Acordam, em conferência, na 7ª Secção do Tribunal da Relação de Lisboa:
Veio A… reclamar para a conferência do despacho de fls. 146, que não admitiu o recurso, por não se conformar com o mesmo, alegando, em síntese, que, em bom rigor, as conclusões do recurso não faltam, uma vez que “concluiu com um pedido concreto e objectivo”, apenas não contendo a referência às normas jurídicas violadas”, pelo que deveria ter sido convidado a completá-las, nos termos do art. 685º-A, nº 3 do CPC.
Corridos os vistos (arts. 700º, nºs 3 e 4 e 707º, nº 2 do CPC [1]), cumpre decidir.
I A interpôs recurso de apelação do despacho proferido pelo Mmo Juiz do º Juízo, ª Secção Cível de --- e apresentou as respectivas alegações.
Contudo, nas referidas alegações não apresenta conclusões.

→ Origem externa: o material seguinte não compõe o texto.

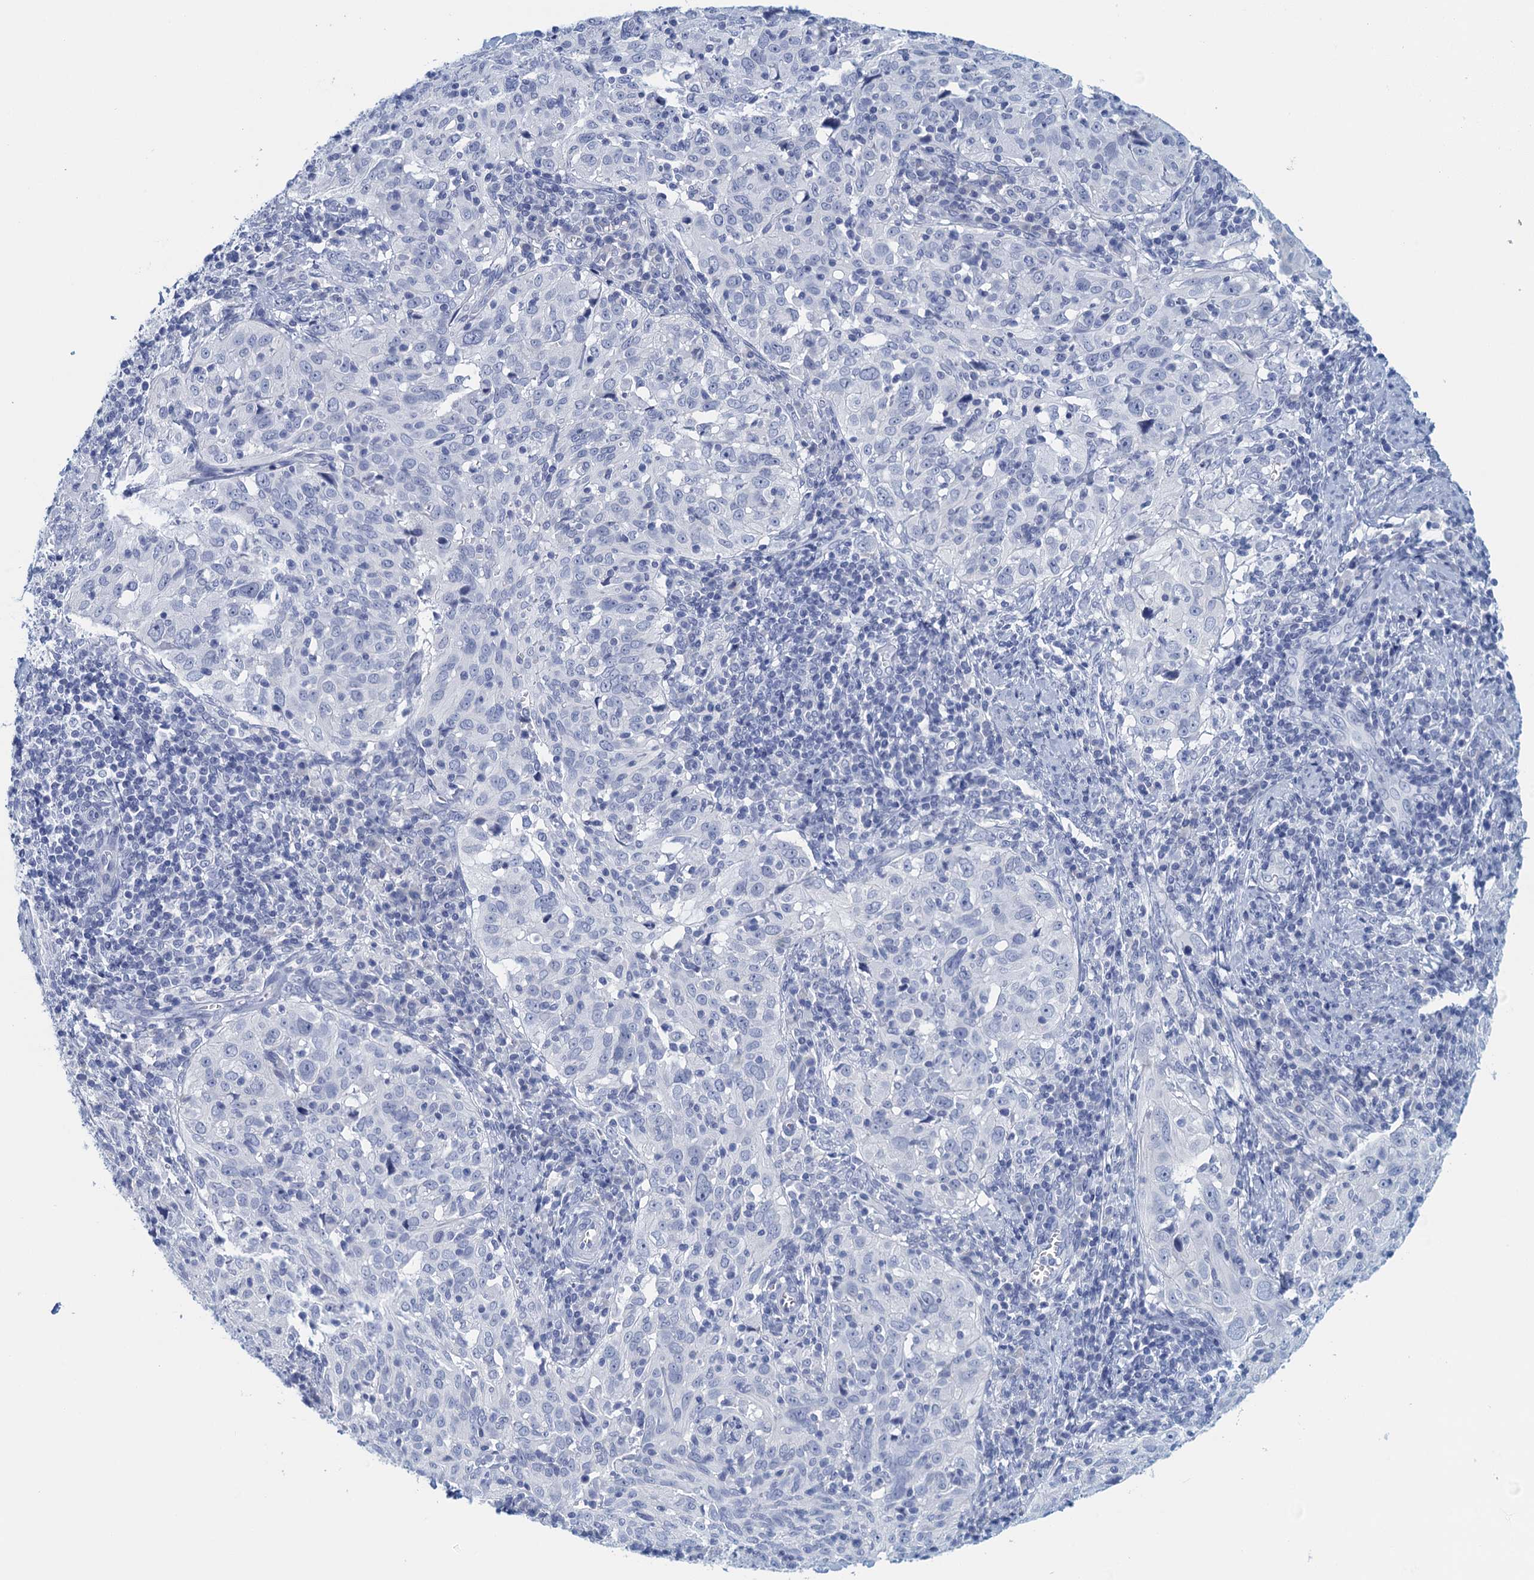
{"staining": {"intensity": "negative", "quantity": "none", "location": "none"}, "tissue": "cervical cancer", "cell_type": "Tumor cells", "image_type": "cancer", "snomed": [{"axis": "morphology", "description": "Normal tissue, NOS"}, {"axis": "morphology", "description": "Squamous cell carcinoma, NOS"}, {"axis": "topography", "description": "Cervix"}], "caption": "High power microscopy image of an IHC histopathology image of cervical cancer, revealing no significant expression in tumor cells. (Immunohistochemistry (ihc), brightfield microscopy, high magnification).", "gene": "CYP51A1", "patient": {"sex": "female", "age": 31}}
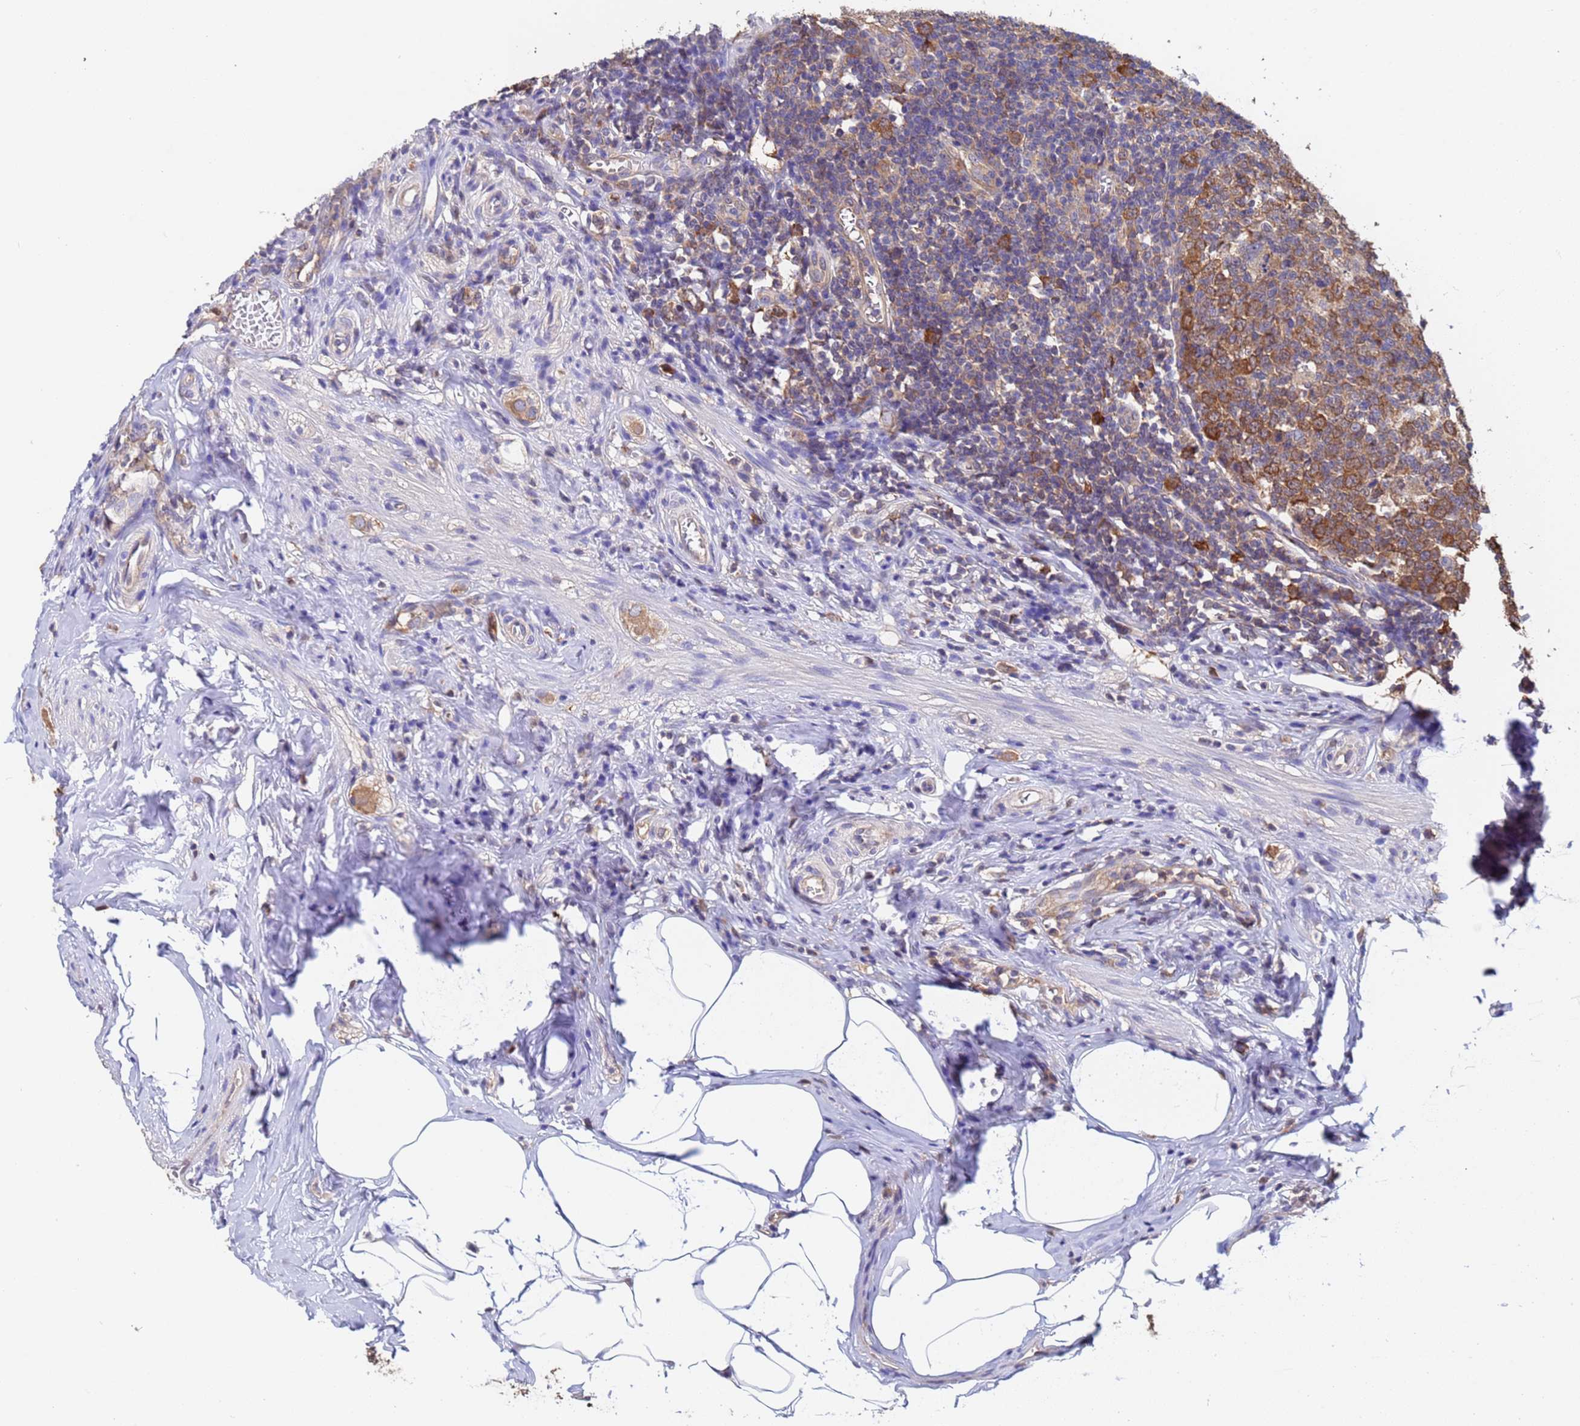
{"staining": {"intensity": "moderate", "quantity": ">75%", "location": "cytoplasmic/membranous"}, "tissue": "appendix", "cell_type": "Glandular cells", "image_type": "normal", "snomed": [{"axis": "morphology", "description": "Normal tissue, NOS"}, {"axis": "topography", "description": "Appendix"}], "caption": "Immunohistochemical staining of normal human appendix demonstrates moderate cytoplasmic/membranous protein staining in approximately >75% of glandular cells.", "gene": "FAM25A", "patient": {"sex": "male", "age": 56}}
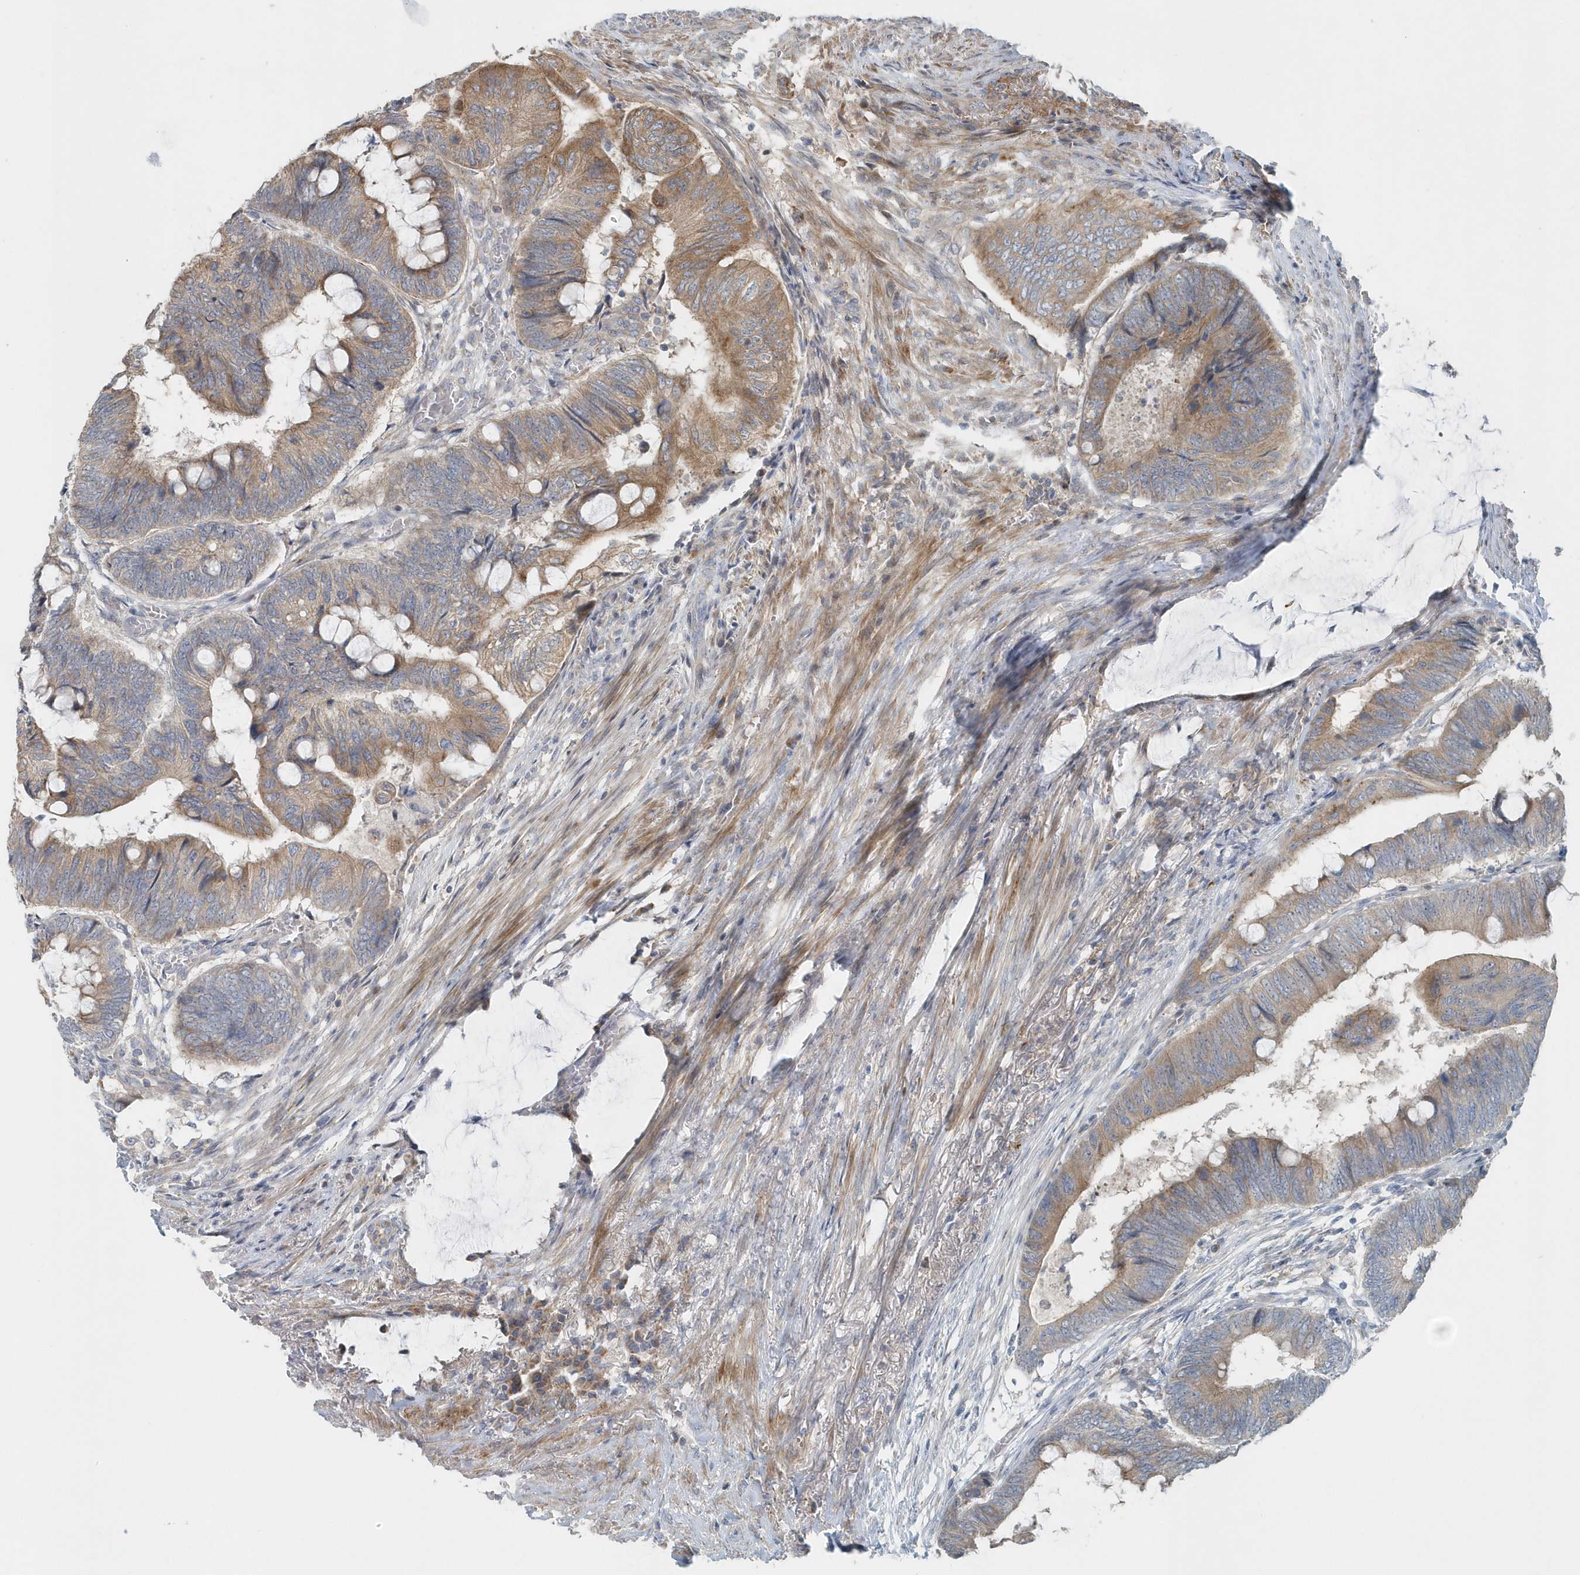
{"staining": {"intensity": "moderate", "quantity": "25%-75%", "location": "cytoplasmic/membranous"}, "tissue": "colorectal cancer", "cell_type": "Tumor cells", "image_type": "cancer", "snomed": [{"axis": "morphology", "description": "Normal tissue, NOS"}, {"axis": "morphology", "description": "Adenocarcinoma, NOS"}, {"axis": "topography", "description": "Rectum"}, {"axis": "topography", "description": "Peripheral nerve tissue"}], "caption": "Protein analysis of colorectal cancer (adenocarcinoma) tissue displays moderate cytoplasmic/membranous expression in approximately 25%-75% of tumor cells.", "gene": "MMUT", "patient": {"sex": "male", "age": 92}}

Não as apresenta de todo. Não está em causa a deficiência das conclusões (que determinariam, efectivamente, ao convite ao aperfeiçoamento, nos termos do art. 685º-A, nº 3 do CPC), como alega o reclamante, mas a sua falta total.
Efectivamente, como resulta do nº 1 do art. 685º-A do CPC, as conclusões são a indicação, de forma sintética, dos fundamentos porque se pede a alteração ou anulação da decisão.
O apelante alegou e termina peticionando, mas não formula conclusões.
Como referido no despacho, dispõe a al. b) do nº 2 do art. 685º-C que “2. O requerimento é indeferido quando … b) não contenha ou não junte a alegação do recorrente ou quando esta não tenha conclusões”.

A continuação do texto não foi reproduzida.